Work instruction:
Leaving out only the pictures, write out all the entries exactly.

Data provided:
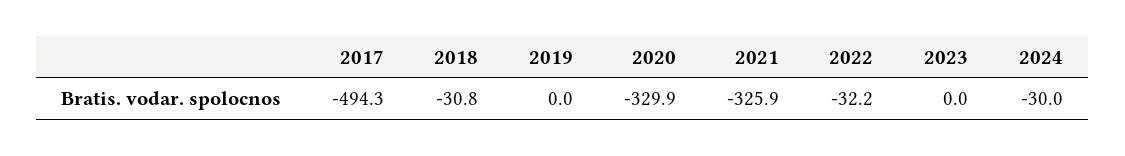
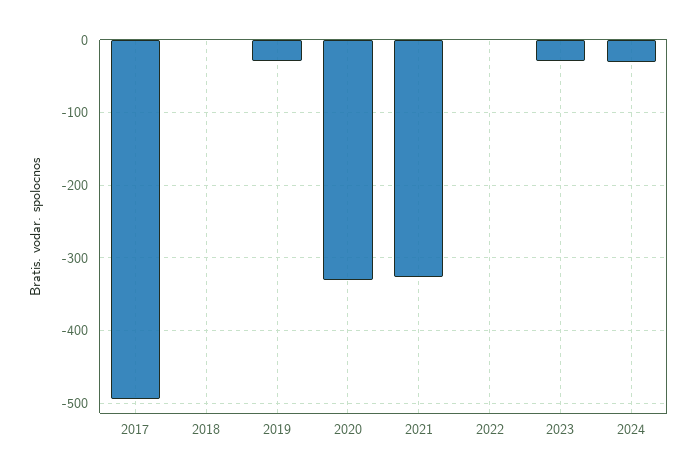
  {
    "2017": -494.3,
-   "2018": -30.8,
+   "2018": 0,
-   "2019": 0,
+   "2019": -30,
    "2020": -329.9,
    "2021": -325.9,
-   "2022": -32.2,
+   "2022": 0,
-   "2023": 0,
+   "2023": -30,
    "2024": -30
  }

Written response:
  {
    "2017": -494.3,
-   "2018": -30.8,
+   "2018": 0,
-   "2019": 0,
+   "2019": -30,
    "2020": -329.9,
    "2021": -325.9,
-   "2022": -32.2,
+   "2022": 0,
-   "2023": 0,
+   "2023": -30,
    "2024": -30
  }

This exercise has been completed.